The first one is easy. Last Saturday before Thanksgiving, Nov. 22 this year: Michigan. Ohio State is 6-1 in the Big Game in coach Jim Tressel's seven years.
The nonconference slate also provides one, Sept. 13, in probably the marquee nonconference game of the fall when the Buckeyes play at Southern California.
The final game Jenkins circled might come as a surprise, against a program that until last year owned an 8-38 record the previous four seasons.
Illinois, Nov. 15 in Champaign.
"It is right up there with USC and Michigan, especially with how our game played out the last two years," Jenkins said. "It is starting to turn into a small rivalry, at least on our end it is. It's one of the ones we have circled on our calendar."

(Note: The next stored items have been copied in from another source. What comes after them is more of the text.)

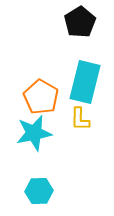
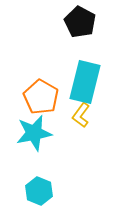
black pentagon: rotated 12 degrees counterclockwise
yellow L-shape: moved 1 px right, 4 px up; rotated 35 degrees clockwise
cyan hexagon: rotated 24 degrees clockwise
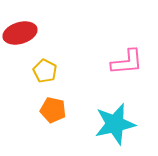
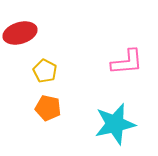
orange pentagon: moved 5 px left, 2 px up
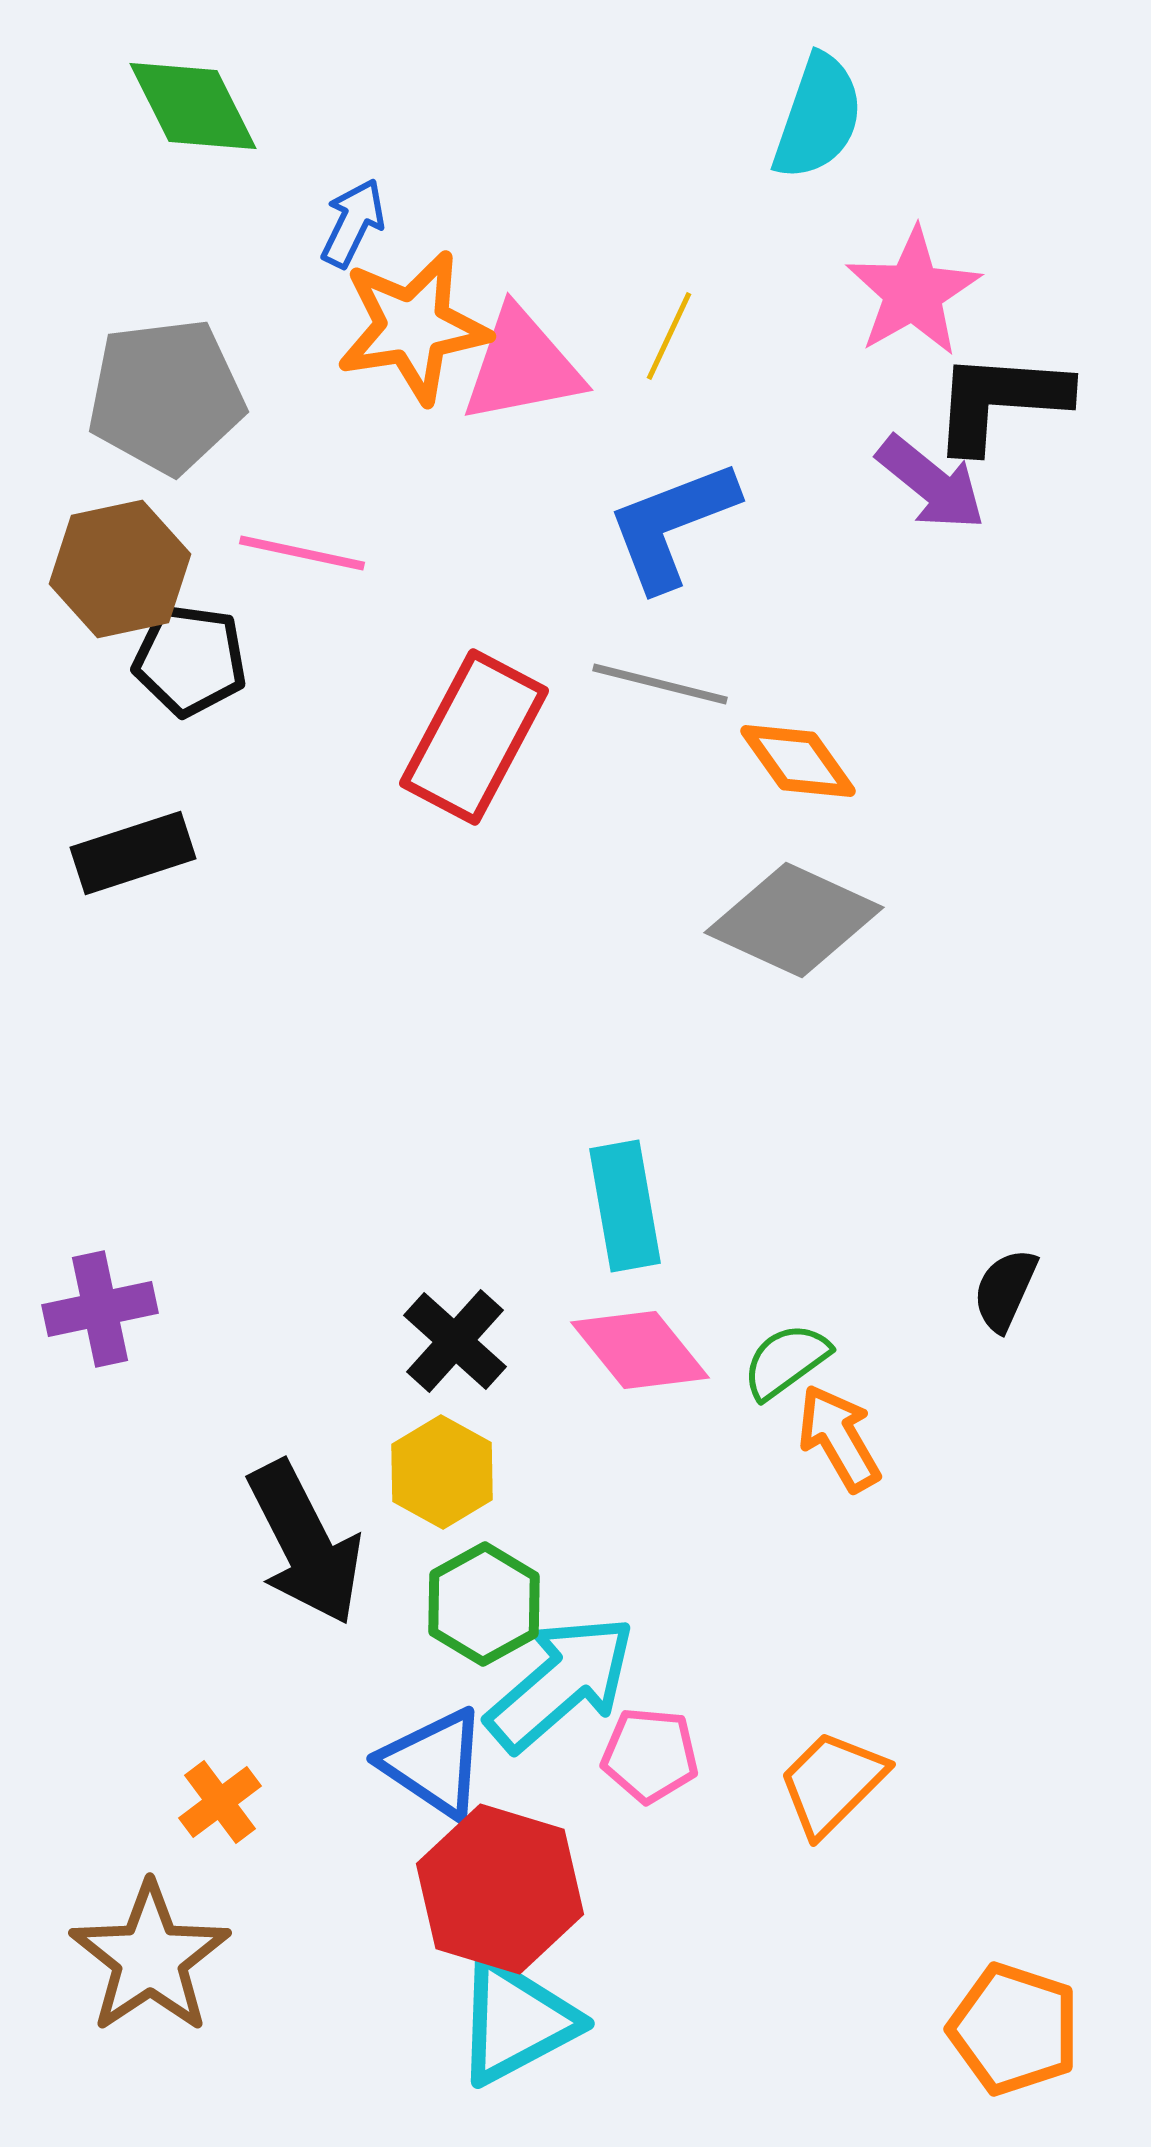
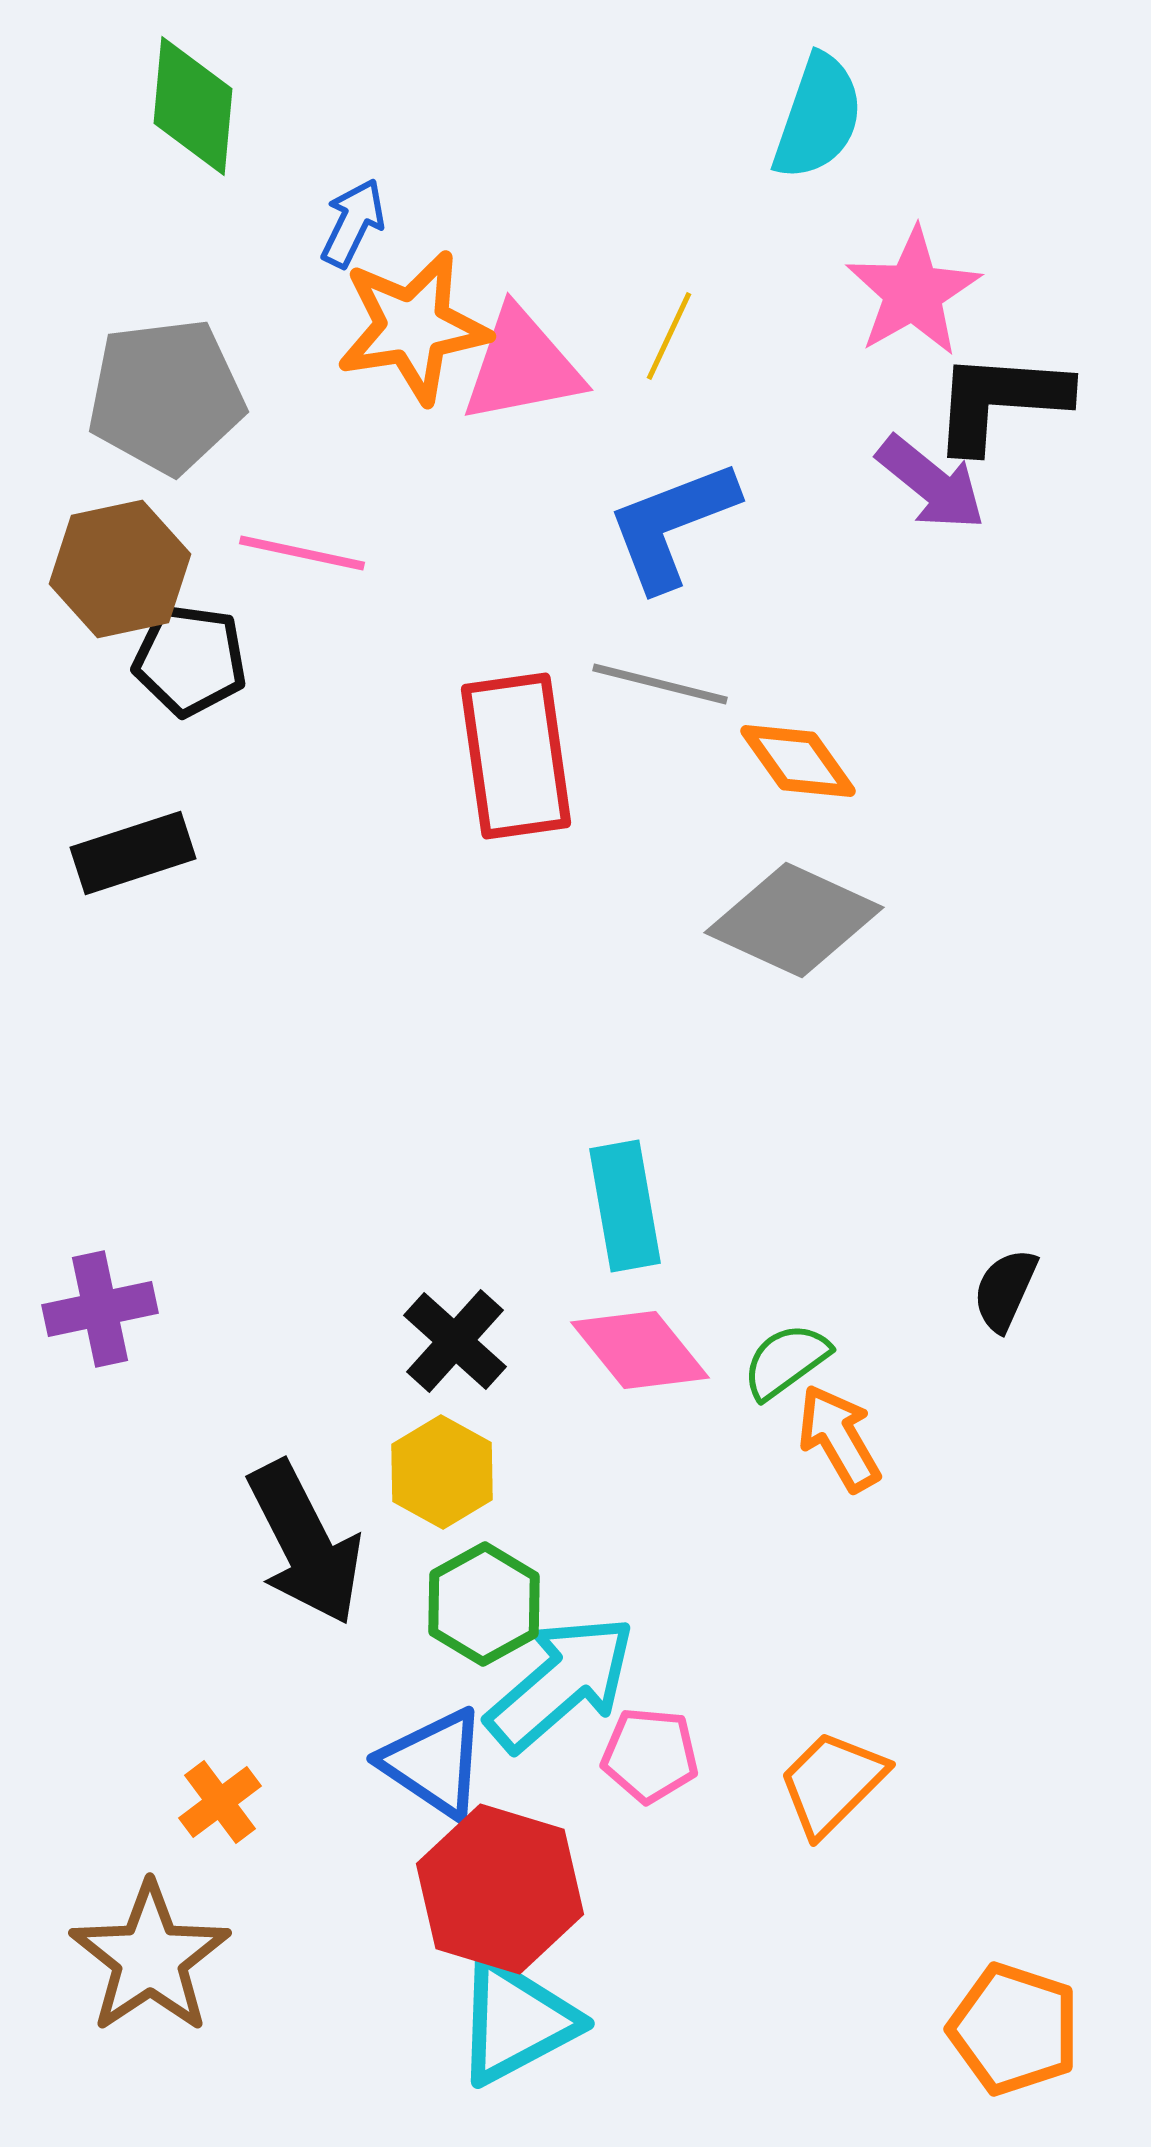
green diamond: rotated 32 degrees clockwise
red rectangle: moved 42 px right, 19 px down; rotated 36 degrees counterclockwise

Avenging last year's 28-21 loss to Illinois, along with beating Wisconsin in Madison, would go a long way to putting Ohio State back at the top of the Big Ten. If the Buckeyes get there, they will become the first school in the 113-year history of the Big Ten to win three straight outright championships.

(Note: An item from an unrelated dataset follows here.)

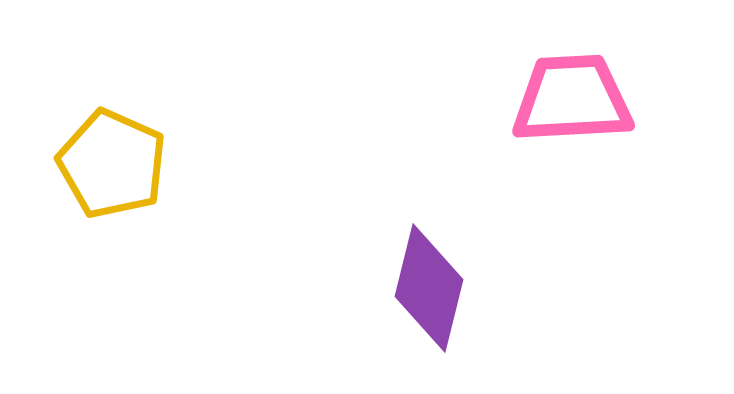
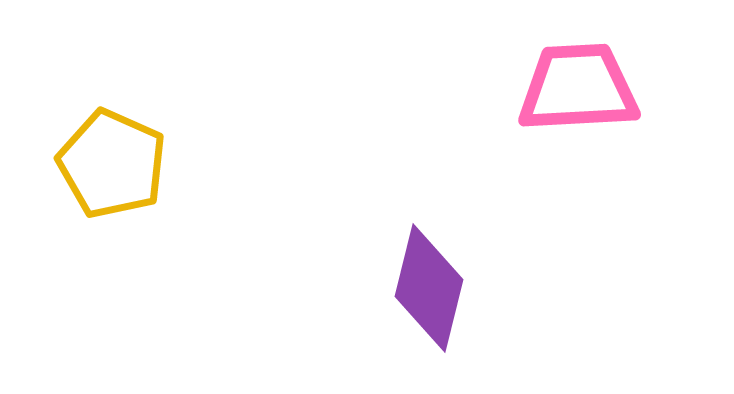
pink trapezoid: moved 6 px right, 11 px up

"The guys who come to play at Ohio State or come to coach at Ohio State understand that the expectation is that we want to deserve to be the Big Ten champions," Tressel said. "We have good fortune from the standpoint of returning a number of guys who have experienced a lot of things, a lot of great things and some things that weren't the way that we'd hoped they'd happen."
That would be the way the last two years ended, with a 41-14 loss to Florida and a 38-24 loss to LSU in consecutive national title games.
"If we want to earn respect, we've got to win that big one," senior quarterback Todd Boeckman said.
Ohio State certainly has everything in place to win that big one. They enter the year ranked No. 2 in the AP preseason poll and No. 3 in the coaches poll.
The Buckeyes received a boost when Jenkins, a preseason All-American cornerback, and linebacker James Laurinaitis, last year's Butkus Award winner, spurned the NFL to return for their senior seasons.
They have the top returning rusher in the Big Ten, Beanie Wells, who broke Archie Griffin's school record for a sophomore by rushing for 1,609 yards.
Boeckman finished as the Big Ten's top-rated passer, even with a disappointing finish (2 touchdowns, 6 interceptions) against Illinois, Michigan and LSU.
The defense returns nine starters, including stars Laurinaitis, Jenkins, linebacker Marcus Freeman and safety Anderson Russell.
The Buckeyes add the top recruit in the country, quarterback Terrelle Pryor. While Boeckman is the starter, look for Tressel to work Pryor - a 6-foot-6 dual threat who has been compared to Vince Young - into the offense immediately.
With 18 returning starters, Jenkins and his teammates might have one more date to circle - Jan. 8 in a third straight national championship game.